Hope
J'étais au bord du canal Saint-Félix, photographiant les reflets qui tombaient sur l'eau noire, quand cet homme est venu s'asseoir devant moi. Il faisait froid, j'ai pensé qu'il ne resterait là qu'un instant - car peut-on prendre plaisir à s'asseoir au bord de l'eau, par une froide nuit d'hiver?
Mais il s'est mis à manger quelque chose qu'il avait apporté dans un papier, et à boire, de la bière, je crois. Et à attendre, longuement, regardant l'eau comme s'il avait voulu s'y noyer.
Il y avait dans toute son attitude l'infini désespoir de ceux que la ville repousse, le soir, de ceux qui n'ont nulle part où aller, quand les portes se ferment.
Déjà sa silhouette se perdait d'ombre et les reflets du canal glissaient sur son visage, qui semblait s'effacer. Déjà sa vie se brouillait devant moi, et j'ai eu peur pour lui.
Puis il y a eu, soudain, cette lueur entre ses mains.
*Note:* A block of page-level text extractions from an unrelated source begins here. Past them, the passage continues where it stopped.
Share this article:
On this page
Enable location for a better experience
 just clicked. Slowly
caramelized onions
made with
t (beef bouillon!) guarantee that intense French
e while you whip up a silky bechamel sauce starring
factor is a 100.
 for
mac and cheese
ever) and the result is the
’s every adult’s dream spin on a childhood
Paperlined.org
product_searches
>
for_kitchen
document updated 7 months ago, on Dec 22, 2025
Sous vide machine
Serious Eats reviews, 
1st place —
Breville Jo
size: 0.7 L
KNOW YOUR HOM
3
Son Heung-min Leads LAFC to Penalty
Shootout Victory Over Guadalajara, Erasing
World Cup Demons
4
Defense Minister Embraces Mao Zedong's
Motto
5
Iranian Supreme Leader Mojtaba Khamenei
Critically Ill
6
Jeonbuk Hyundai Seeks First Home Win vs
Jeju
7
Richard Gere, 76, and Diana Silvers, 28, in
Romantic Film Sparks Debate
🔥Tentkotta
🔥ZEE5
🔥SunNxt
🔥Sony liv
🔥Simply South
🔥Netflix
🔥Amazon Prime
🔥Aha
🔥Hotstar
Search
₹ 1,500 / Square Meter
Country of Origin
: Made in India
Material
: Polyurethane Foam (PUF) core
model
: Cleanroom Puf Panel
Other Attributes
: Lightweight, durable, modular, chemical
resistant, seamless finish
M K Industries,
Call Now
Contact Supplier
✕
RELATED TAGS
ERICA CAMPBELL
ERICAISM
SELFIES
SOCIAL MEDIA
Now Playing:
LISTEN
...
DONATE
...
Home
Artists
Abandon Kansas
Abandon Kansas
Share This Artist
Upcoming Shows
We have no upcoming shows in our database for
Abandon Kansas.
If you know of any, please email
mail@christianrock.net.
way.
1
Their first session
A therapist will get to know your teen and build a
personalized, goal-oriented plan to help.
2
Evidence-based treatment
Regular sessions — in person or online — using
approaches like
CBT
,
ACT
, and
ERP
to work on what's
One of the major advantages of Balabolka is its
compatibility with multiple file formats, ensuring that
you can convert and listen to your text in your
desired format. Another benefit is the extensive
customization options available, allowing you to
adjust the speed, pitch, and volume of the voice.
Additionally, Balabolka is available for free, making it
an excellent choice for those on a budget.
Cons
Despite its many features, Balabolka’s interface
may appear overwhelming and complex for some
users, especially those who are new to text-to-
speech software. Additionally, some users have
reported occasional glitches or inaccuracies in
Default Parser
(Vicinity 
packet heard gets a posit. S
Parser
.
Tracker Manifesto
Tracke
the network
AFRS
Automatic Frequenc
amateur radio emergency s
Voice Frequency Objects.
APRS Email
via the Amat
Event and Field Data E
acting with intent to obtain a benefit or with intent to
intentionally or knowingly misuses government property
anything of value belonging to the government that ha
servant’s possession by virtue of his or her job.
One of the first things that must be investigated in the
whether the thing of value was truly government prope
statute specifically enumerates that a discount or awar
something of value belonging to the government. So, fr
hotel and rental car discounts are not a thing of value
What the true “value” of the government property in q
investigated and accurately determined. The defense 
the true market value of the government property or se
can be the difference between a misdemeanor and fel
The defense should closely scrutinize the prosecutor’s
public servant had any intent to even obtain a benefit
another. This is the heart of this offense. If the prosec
Il avait allumé un briquet, pour réchauffer ses doigts sans doute, comme la petite fille du conte. La lueur a dansé quelques moments dans la nuit, étincelle vive et légère.
Alors j'ai vu ce mot sur le bord du ponton - Il m'a semblé lire "Hope"...
Et j'ai pensé que cet homme, malgré tout, allait se relever, et qu'il retrouverait sa route. Puisqu'il tenait encore entre ses mains un peu de la lumière si fragile du monde. Puisque quelqu'un, un autre soir, était venu dans ce coin solitaire écrire pour lui ce mot sur le béton glacé.
A cet instant, l'homme en effet s'est levé, j'ai recommencé à photographier les reflets de la rive et il est reparti vers la ville.